Saya, Santi dan Mbak Rara yang sebelumnya sudah diceritakan dan ditunjukkan dari foto, mengangguk setuju.
“Jalannya nggak begitu terjal, tapi harus nunggu terang dulu baru berangkat.” Tambah Bang Gethuk.
“Oke siap, Bang!” timpal saya.
Kami kembali mendaki setelah matahari terbit, kali ini tujuannya adalah Yunani. Tidak jauh dari Pos Bunder, Faruk yang berjalan paling depan keluar dari jalur utama (jalur ke puncak) dan masuk ke ‘gerbang’ menuju Yunani.
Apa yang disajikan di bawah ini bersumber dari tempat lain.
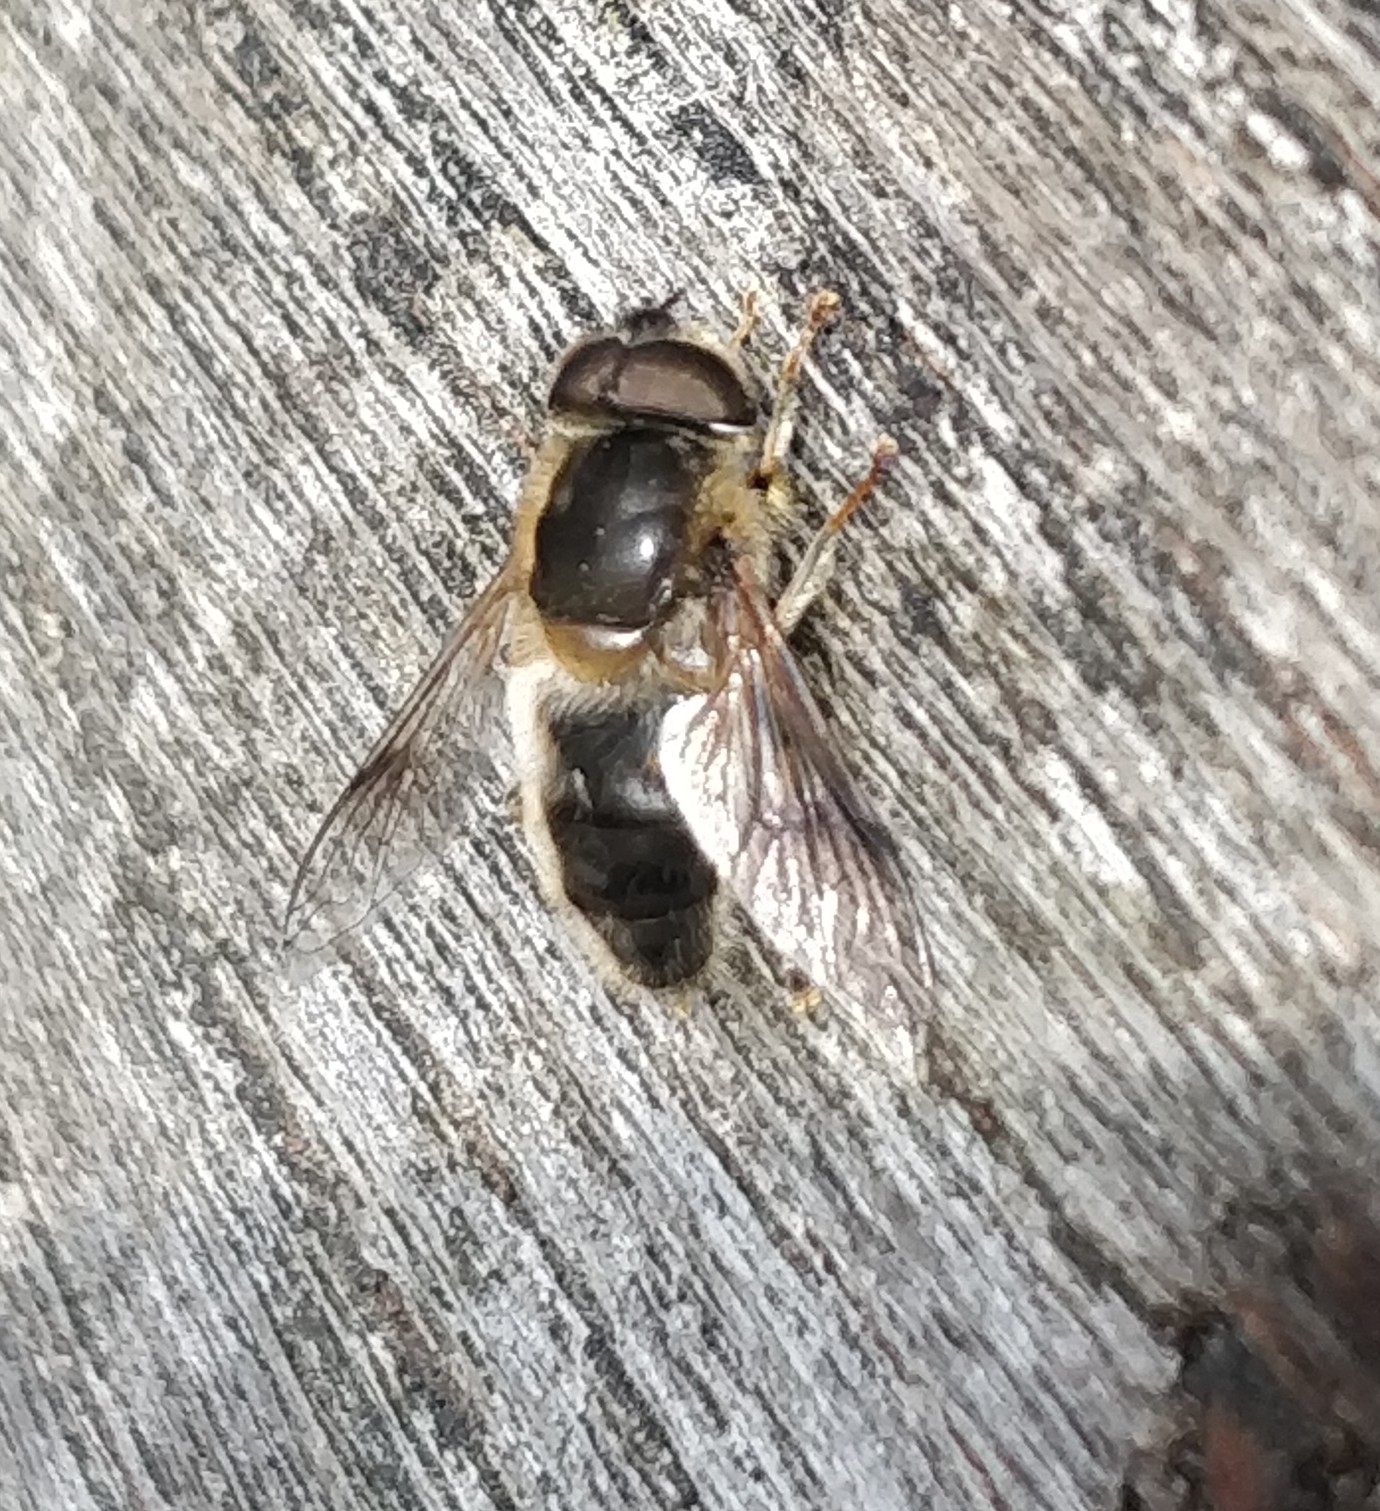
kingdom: Animalia
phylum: Arthropoda
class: Insecta
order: Diptera
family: Syrphidae
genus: Eristalis
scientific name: Eristalis pertinax
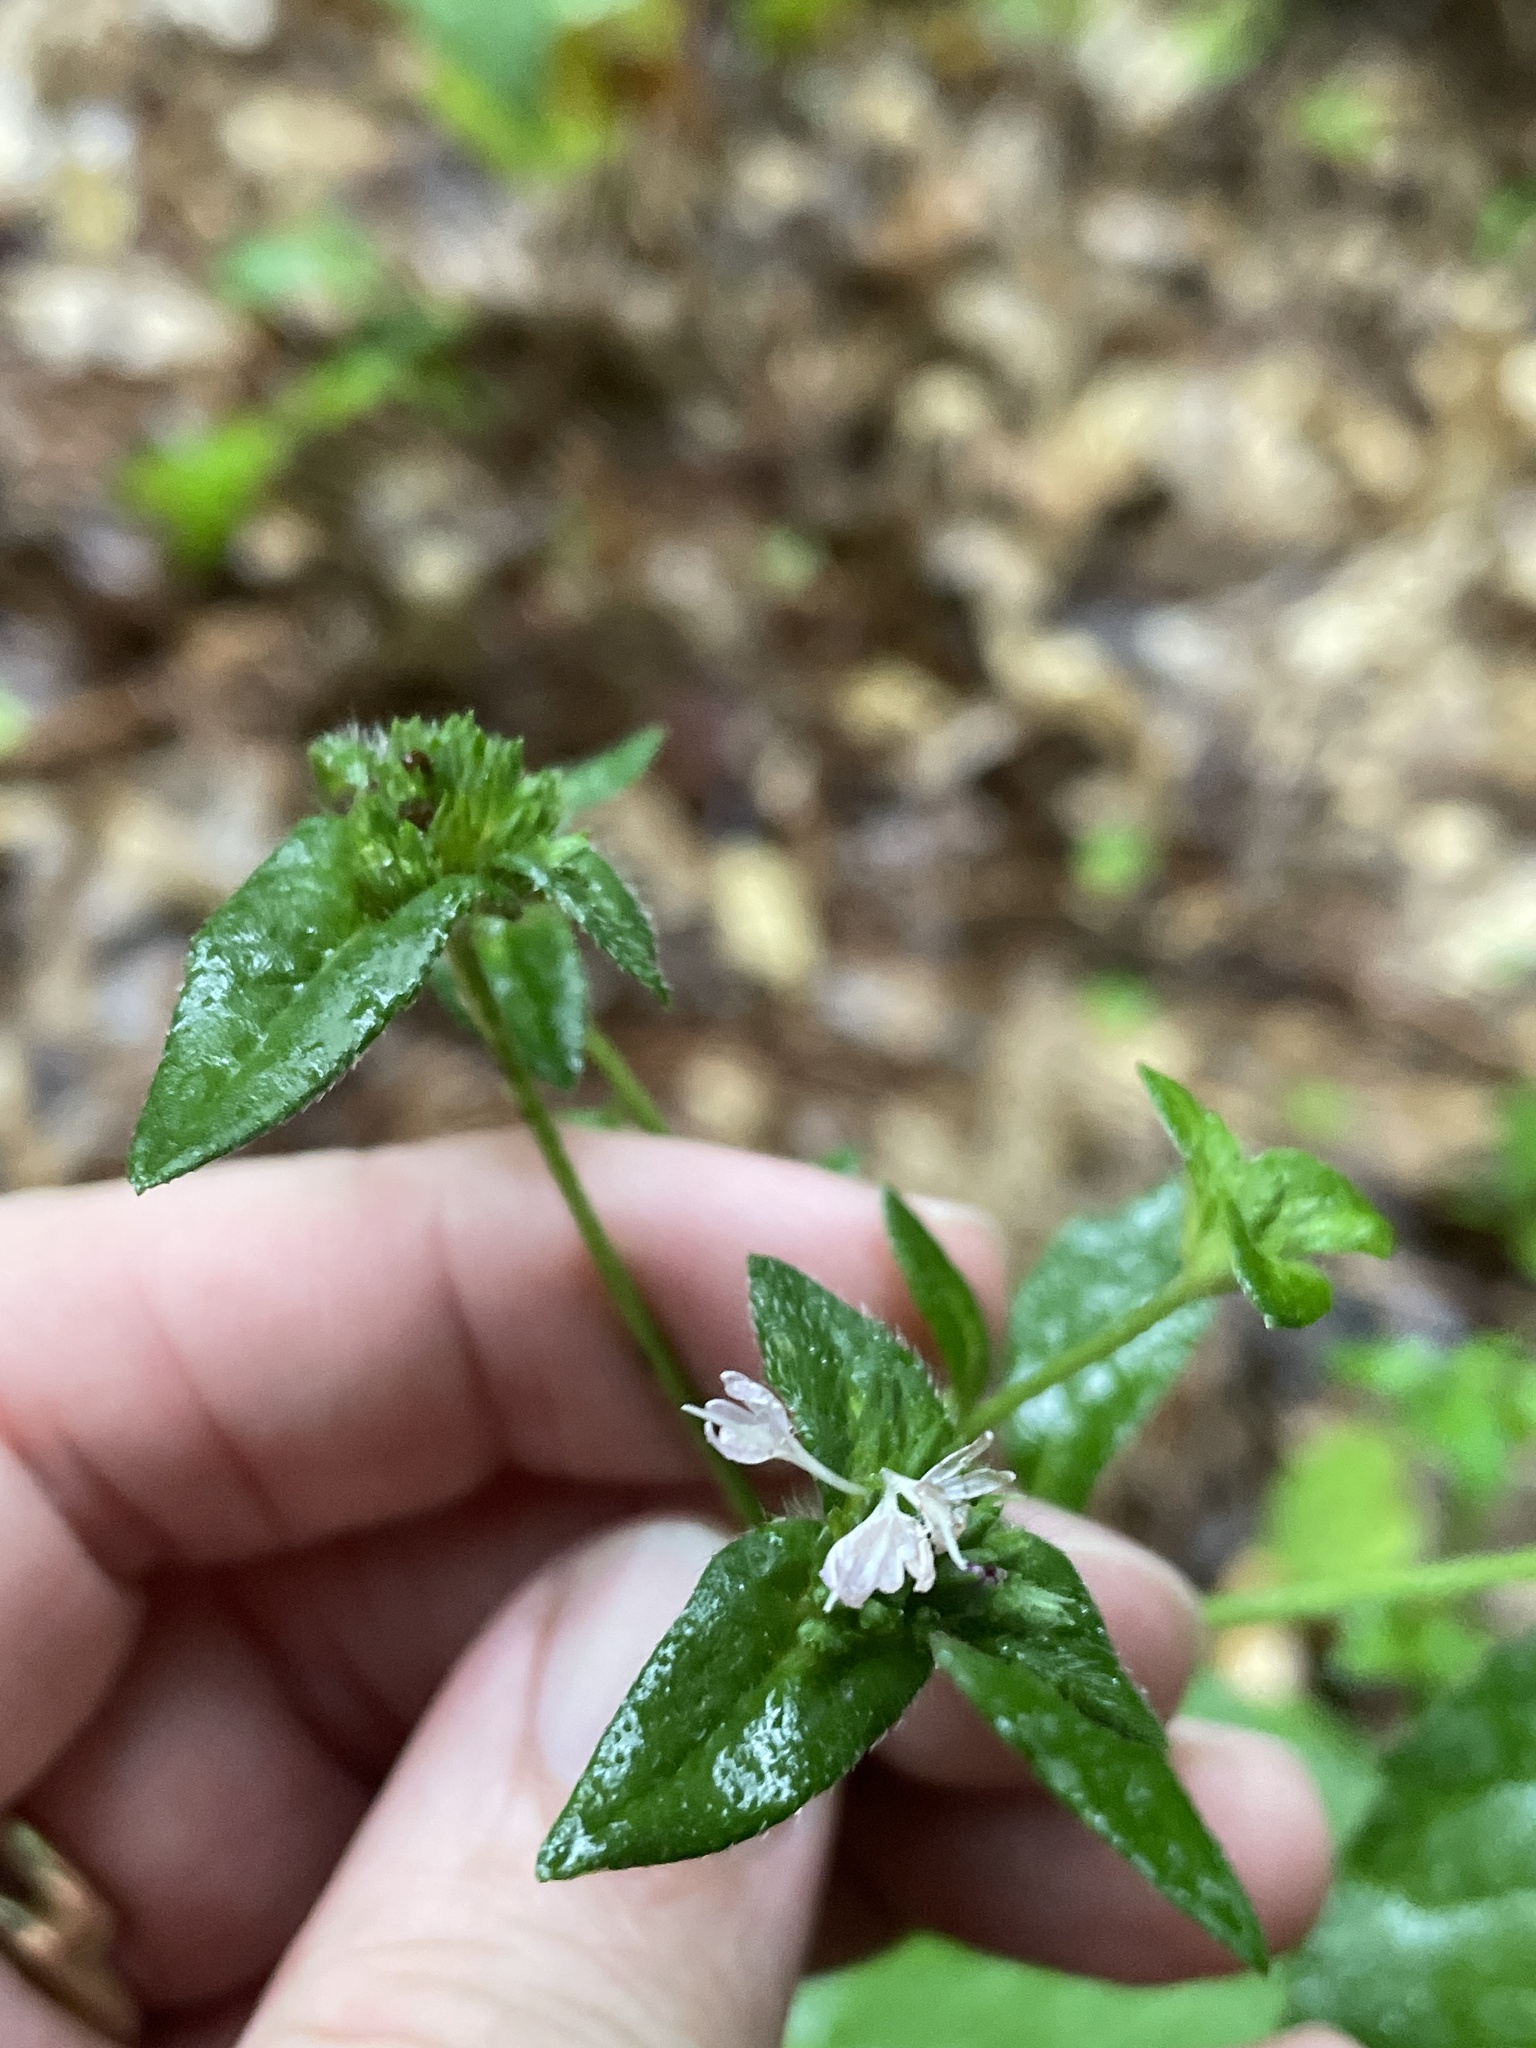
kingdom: Plantae
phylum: Tracheophyta
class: Magnoliopsida
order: Asterales
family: Asteraceae
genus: Elephantopus
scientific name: Elephantopus carolinianus
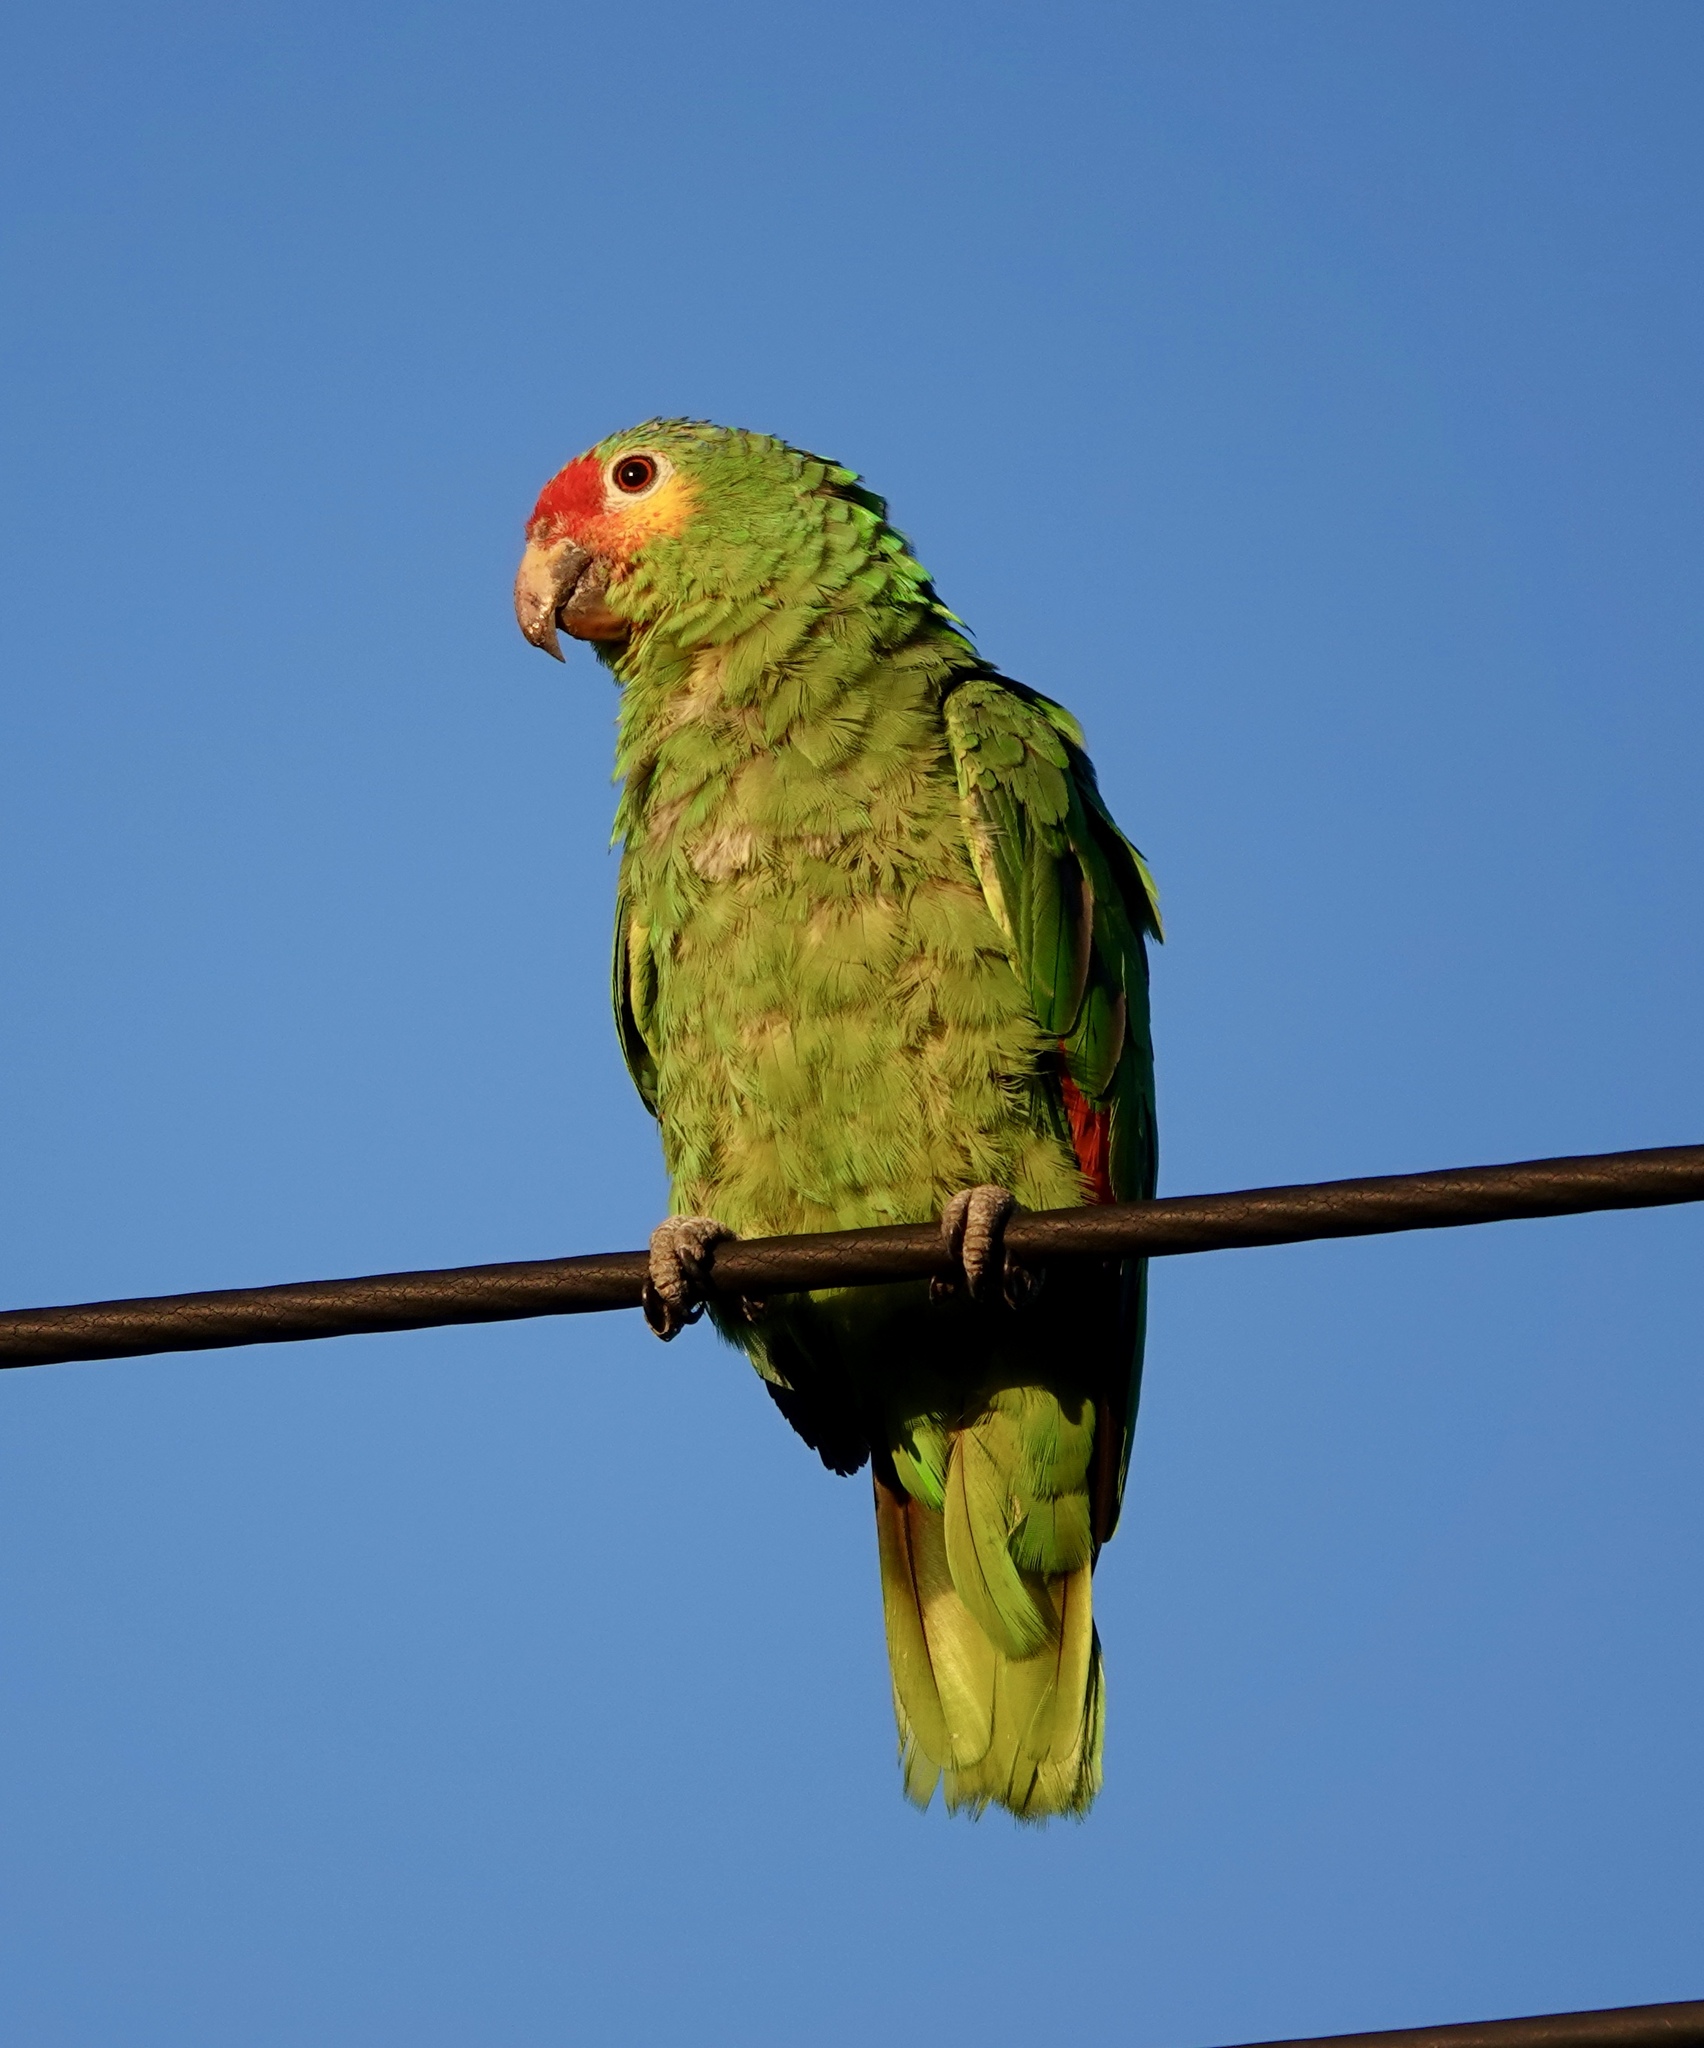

Jalurnya sempit, hanya jalan setapak yang muat dilewati satu orang. Semak belukar tumbuh rimbun di sisi kanan dan kiri jalan, menandakan bahwa tidak banyak orang yang lewat.
'Gerbang' ke Yunani
Rimbun!
Gunung Raung
Meski cukup jauh, tapi jalannya tidak begitu menanjak. Pemandangannya pun ciamik. Kami disuguhi panorama Gunung Raung di kejauhan. Setelah 1 jam berjalan, trek berganti menjadi pasir berbatu. Medan yang sebelumnya ditumbuhi pohon dan semak yang lebat, setelah melewati batas vegetasi berubah menjadi gersang. Dari situ pula kami dapat melihat kawah. Yap, ‘kawah’-nya Kawah Ijen!
Perlu berhati-hati
Kawahnya sudah terlihat
Dan inilah Yunani. Sebutan untuk bendungan Kawah Ijen. Spot yang jarang diketahui oleh wisatawan. Kalau bukan karena Faruk dan Bang Gethuk yang asli Banyuwangi, saya pun tidak akan mengetahuinya. Pemandangannya sangat memukau, luar biasa amazing pokoknya mah! Air kawah yang berwarna hijau tosca terlihat begitu kontras dengan dinding kawah yang mengelilinginya.
Pada akhirnya, puncak memang hanyalah bonus. Begitu juga dengan blue fire. Namun saya tidak kecewa, karena keindahan Yunani pun tak ada duanya. Mungkin pada kesempatan berikutnya saya baru diizinkan untuk dapat menyaksikan kobaran blue fire yang tersohor itu. No blue fire? no problem!